SWR Aktuell: Die Alzheimergesellschaft spricht nicht vom Weglaufen der Demenzpatienten aus einem Pflegeheim, sondern vom "Hinlaufen". Wohin wollen die Betroffenen?

Dr. Krack: Tatsächlich ist es so, dass Menschen mit Demenz auch immer einen Plan haben, immer eine Aktivität vorhaben. So wie jeder im Leben Pläne hat. Man will einkaufen gehen, in die Kirche gehen, ein Grab besuchen. Oder man sucht die Mutter, obwohl sie schon längst verstorben ist. Tatsächlich ist das das innere Erleben. Das führt dazu, dass sich die Erkrankten auf den Weg machen, um genau das, was ihre innere Realität ist, dann tatsächlich umzusetzen.

SWR Aktuell: Was müsste ein gutes Seniorenheim bieten, damit so wenige Bewohnerinnen und Bewohner wie möglich in die Gefahr kommen, sich draußen irgendwo zu verirren?

Dr. Krack: Wenn Angehörige nach einem Pflegeplatz suchen, sollte man offen ansprechen, dass eine Demenz vorliegt. Und vielleicht schon beobachtet wurde, dass so eine "Hinlauf-Tendenz" besteht. Denn viele Pflegeheime sagen dann gleich: "Wir können solche Menschen nicht aufnehmen, weil wir gar nicht die Möglichkeiten haben."

Auch Menschen mit Demenz wollen eine Beschäftigung, wollen etwas Sinnvolles tun. Genügend Aktivitäten könnten Menschen mit Demenz beruhigen, dass sie sich wohler fühlen und vielleicht gar nicht erst außerhalb etwas suchen. Denn Menschen mit Demenz können sich von alleine nicht mehr mit sich selbst beschäftigen. Darauf sollte man als Angehöriger achten: Wie sieht denn der Tagesablauf aus und wie ist der Personalschlüssel?

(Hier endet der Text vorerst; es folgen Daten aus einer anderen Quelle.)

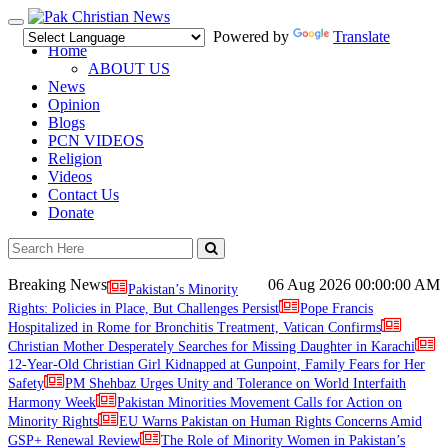
Toggle
Powered by
Translate
navigation
Home
ABOUT US
News
Opinion
Blogs
PCN VIDEOS
Religion
Videos
Contact Us
Donate
Breaking News
06 Aug 2026
00:00:00 AM
Pakistan’s Minority
Rights: Policies in Place, But Challenges Persist
Pope Francis
Hospitalized in Rome for Bronchitis Treatment, Vatican Confirms
Christian Mother Desperately Searches for Missing Daughter in Karachi
12-Year-Old Christian Girl Kidnapped at Gunpoint, Family Fears for Her
Safety
PM Shehbaz Urges Unity and Tolerance on World Interfaith
Harmony Week
Pakistan Minorities Movement Calls for Action on
Minority Rights
EU Warns Pakistan on Human Rights Concerns Amid
GSP+ Renewal Review
The Role of Minority Women in Pakistan’s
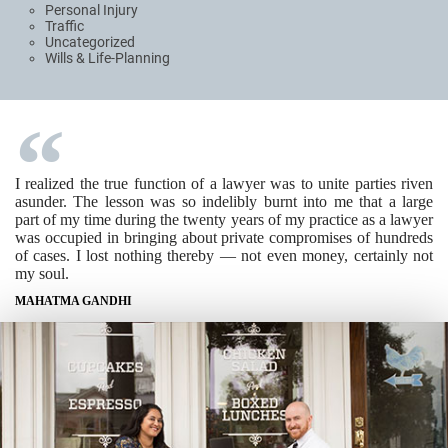
Personal Injury
Traffic
Uncategorized
Wills & Life-Planning
I realized the true function of a lawyer was to unite parties riven
asunder. The lesson was so indelibly burnt into me that a large
part of my time during the twenty years of my practice as a lawyer
was occupied in bringing about private compromises of hundreds
of cases. I lost nothing thereby — not even money, certainly not
my soul.
MAHATMA GANDHI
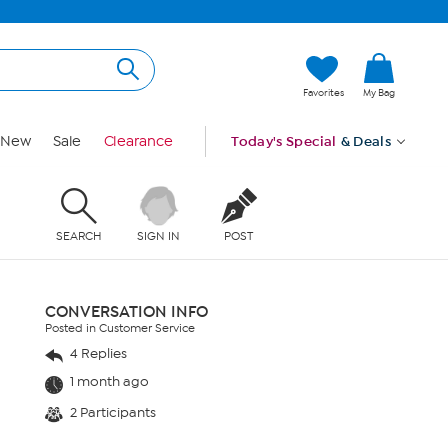
Favorites
My Bag
New
Sale
Clearance
Today's Special
& Deals
SEARCH
SIGN IN
POST
CONVERSATION INFO
Posted in Customer Service
4 Replies
1 month ago
2 Participants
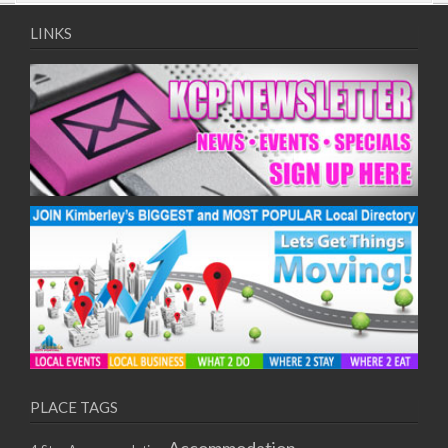
09/08/2017 08:00 - 11:00
10/08/2017 08:00 - 11:00
LINKS
11/08/2017 08:00 - 11:00
12/08/2017 08:00 - 11:00
13/08/2017 08:00 - 11:00
14/08/2017 08:00 - 11:00
15/08/2017 08:00 - 11:00
16/08/2017 08:00 - 11:00
17/08/2017 08:00 - 11:00
18/08/2017 08:00 - 11:00
19/08/2017 08:00 - 11:00
20/08/2017 08:00 - 11:00
21/08/2017 08:00 - 11:00
22/08/2017 08:00 - 11:00
23/08/2017 08:00 - 11:00
24/08/2017 08:00 - 11:00
25/08/2017 08:00 - 11:00
PLACE TAGS
26/08/2017 08:00 - 11:00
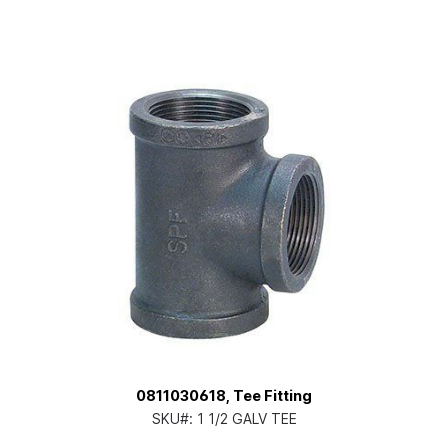
0811030618, Tee Fitting
SKU#:
1 1/2 GALV TEE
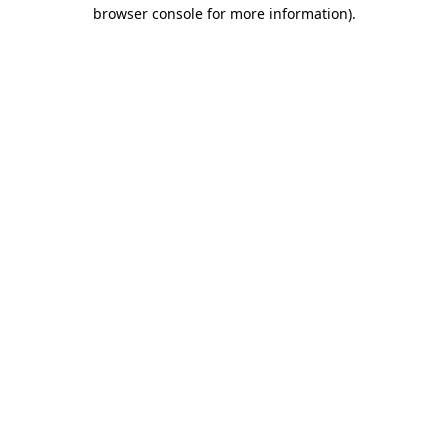
browser console for more information)
.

SWR Aktuell: In den nächsten Jahrzehnten wird die Baby-Boomer-Generation viel Pflege und Betreuung auch wegen Demenzerkrankungen benötigen. Mit welchen Forderungen blickt die Alzheimer-Gesellschaft in die Zukunft?

Dr. Krack: Wir wünschen uns tatsächlich, dass es mehr Einrichtungen gibt, die speziell auf Menschen mit Demenz zugeschnitten sind. Aber wir wissen, dass in der Realität jetzt schon die Pflege fast nicht mehr bezahlbar ist, dass es immer teurer wird. Was kann das Gesundheitssystem noch leisten in der Zukunft? Das macht einem Sorgen, was da kommt.

Was ein bisschen Hoffnung macht, das sind sogenannte Pflege-Wohngemeinschaften mit kleinen Gruppen und einem relativ hohen Personalschlüssel. Was dort ganz hervorragend ist, ist das Beschäftigungsangebot. Bewohner können beim Mittagessen mithelfen, den Tisch decken, Kartoffeln schälen. Sie können mitbestimmen, was es zu Essen gibt, es wird gemeinsam Kuchen gebacken. Es gibt viel mehr gemeinsame Aktivitäten. Das ist doch, was jeder Mensch braucht!

Zur Person: Dr. Claudia Krack, Vorstandsmitglied bei der Alzheimergesellschaft Rheinland-Pfalz mit Sitz in Ludwigshafen.